2009 mit Beendigung der Vorstellungen „Das Puppenspiel vom Doktor Faust“ beendete ich meine aktive Puppenspielzeit. Das bedeutete aber keineswegs, wie die Beendigung eines Berufs, die Firma zu verlassen, in den Ruhestand zu treten, „das war’s“ zu sagen und die Arbeitsstelle nicht mehr zu betreten. Die in 30 Jahren gewachsenen Freundschaften, auch noch zu einigen ausgeschiedenen Mitspielerinnen und Mitspielern, bleiben natürlich auch weiterhin bestehen. Ich war als Puppenspiel-Pensionär ein gern gesehener Gast, wurde über die Vorgänge im Puppentheater informiert und erledigte sporadisch auch verschiedene Arbeiten. Als Mitglied des Vereins und Kassenprüfer erlebte ich die Planung, Vorbereitung und Durchführung der jeweils gezeigten Puppenspiele weiterhin mit. So waren mir der Rückgang der Mitarbeiter und Spieler, der sich schon bei meinem Ausscheiden abzeichnete, bewusst. Die Corona Pandemie erschwerte und belastete ab 2020 zusätzlich die Vorstellungen im Puppentheater. Keiner wollte es wahrhaben, doch dann stand es plötzlich im Raum …

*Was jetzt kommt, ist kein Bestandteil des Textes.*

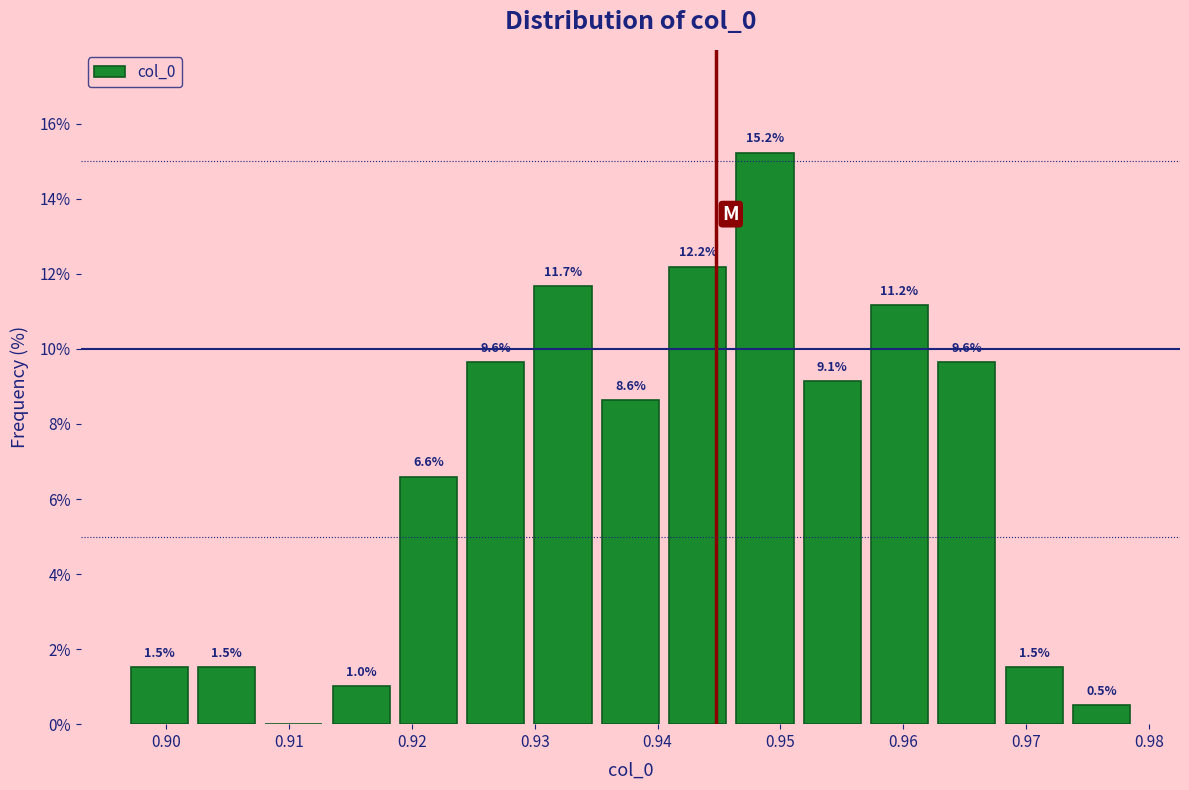

Over which range of the x-axis is the bar tallest?

0.946 to 0.951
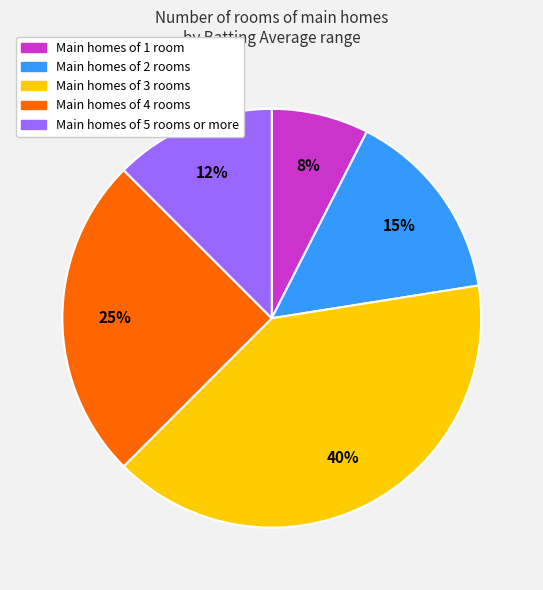

To the nearest percent, what is the average slice percentage?

20%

Wir müssen die Schließung des Puppentheaters ins Auge fassen. Ja, was uns unfassbar erschien, wurde Wirklichkeit. Argumente, Einstellungen und Gegebenheiten wurden geprüft. Eine bittere Entscheidung wurde getroffen. Wege zur Auflösung des Vereins der „mannheimer-puppenspiele e.V.“ wurden beschritten.


Was bleibt:

Wehmut und viele schöne Erinnerungen

an strahlende Kinderaugen, glückliche Eltern und Großeltern

an viele Kinder aus Kindergärten und Schulen mit ihren Betreuern und Lehrern

an treue Besucher der Puppenspiele für Erwachsene, der Erzählabende und der Gastspiele

an Entwicklungen eines Stückes mit Textfindung, Proben, Kulissen- und Puppenherstellung

an Aufführungen und die Leidenschaft, die Puppe selbst zu sein, die wahrgenommen wird, …


Was ging verloren:

Ein Ort und eine Beschäftigung,

die über Jahrzehnte ein Ausgleich zu unserem Beruf war

die wir liebten, weil wir uns mit Freunden geborgen und zu Hause fühlten

die Raum für ernste, nachdenkliche und heitere Gespräche gab, wo wir gemeinsame Vorhaben

planten, uns auseinander- und zusammensetzten und miteinander gestalterisch tätig wurden, …


Fazit:

Es kommt allen Puppenspielern seltsam vor, was sich im Moment ereignet.

Die Ära des Puppentheaters Mannheim geht zu Ende.

Doch, wie ein Mensch die Lebensbühne verlässt, und ein anderer die Weltenbühne betritt,

so kann jederzeit auch wieder eine Puppentheaterbühne in Mannheim neu entstehen.

Das ist doch eine wunderbare Hoffnung!